REQUIRED ACTION
Both the line below containing "votre charpente en excellent état." and the line containing "SEGUIMI SU CIBO TODAY", along with every line between them, should be repeated exactly; no other line belongs in the answer.

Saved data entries
--------------------
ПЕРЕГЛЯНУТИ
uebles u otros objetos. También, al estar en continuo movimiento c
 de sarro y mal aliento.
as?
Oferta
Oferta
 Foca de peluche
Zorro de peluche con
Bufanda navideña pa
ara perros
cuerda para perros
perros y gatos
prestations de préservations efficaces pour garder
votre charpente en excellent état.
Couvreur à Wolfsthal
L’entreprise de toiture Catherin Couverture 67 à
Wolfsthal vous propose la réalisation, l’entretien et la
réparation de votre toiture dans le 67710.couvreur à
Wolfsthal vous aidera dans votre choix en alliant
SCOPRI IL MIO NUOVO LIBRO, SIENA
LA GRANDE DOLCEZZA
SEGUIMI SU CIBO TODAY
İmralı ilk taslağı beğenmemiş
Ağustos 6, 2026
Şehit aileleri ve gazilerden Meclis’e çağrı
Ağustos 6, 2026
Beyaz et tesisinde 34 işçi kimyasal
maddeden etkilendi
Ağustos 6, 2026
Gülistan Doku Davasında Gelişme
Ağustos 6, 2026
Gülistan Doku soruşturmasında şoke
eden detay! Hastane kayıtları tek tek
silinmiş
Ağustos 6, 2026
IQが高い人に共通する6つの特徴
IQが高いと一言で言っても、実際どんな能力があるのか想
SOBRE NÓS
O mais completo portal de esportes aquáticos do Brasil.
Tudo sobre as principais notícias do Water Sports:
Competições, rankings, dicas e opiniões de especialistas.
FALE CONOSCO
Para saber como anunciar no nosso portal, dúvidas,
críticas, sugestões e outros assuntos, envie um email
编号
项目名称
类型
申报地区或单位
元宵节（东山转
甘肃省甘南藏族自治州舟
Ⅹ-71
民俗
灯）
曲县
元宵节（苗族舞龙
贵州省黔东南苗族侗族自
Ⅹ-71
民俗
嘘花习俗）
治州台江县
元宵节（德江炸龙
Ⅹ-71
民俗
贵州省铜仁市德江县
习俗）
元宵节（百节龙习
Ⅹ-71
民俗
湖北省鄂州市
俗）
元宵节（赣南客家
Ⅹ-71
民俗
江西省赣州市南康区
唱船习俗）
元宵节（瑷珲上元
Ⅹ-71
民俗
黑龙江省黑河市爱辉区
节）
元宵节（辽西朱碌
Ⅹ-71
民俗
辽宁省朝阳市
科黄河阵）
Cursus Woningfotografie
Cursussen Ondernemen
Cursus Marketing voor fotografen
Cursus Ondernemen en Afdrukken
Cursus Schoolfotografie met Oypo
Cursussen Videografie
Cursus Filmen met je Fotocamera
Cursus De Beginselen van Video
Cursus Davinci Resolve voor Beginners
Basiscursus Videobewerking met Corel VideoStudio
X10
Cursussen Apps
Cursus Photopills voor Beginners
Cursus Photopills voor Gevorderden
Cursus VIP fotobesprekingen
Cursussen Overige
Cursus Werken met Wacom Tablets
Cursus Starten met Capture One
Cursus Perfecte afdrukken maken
--------------------
ANSWER TO THE EXERCISE
votre charpente en excellent état.
Couvreur à Wolfsthal
L’entreprise de toiture Catherin Couverture 67 à
Wolfsthal vous propose la réalisation, l’entretien et la
réparation de votre toiture dans le 67710.couvreur à
Wolfsthal vous aidera dans votre choix en alliant
SCOPRI IL MIO NUOVO LIBRO, SIENA
LA GRANDE DOLCEZZA
SEGUIMI SU CIBO TODAY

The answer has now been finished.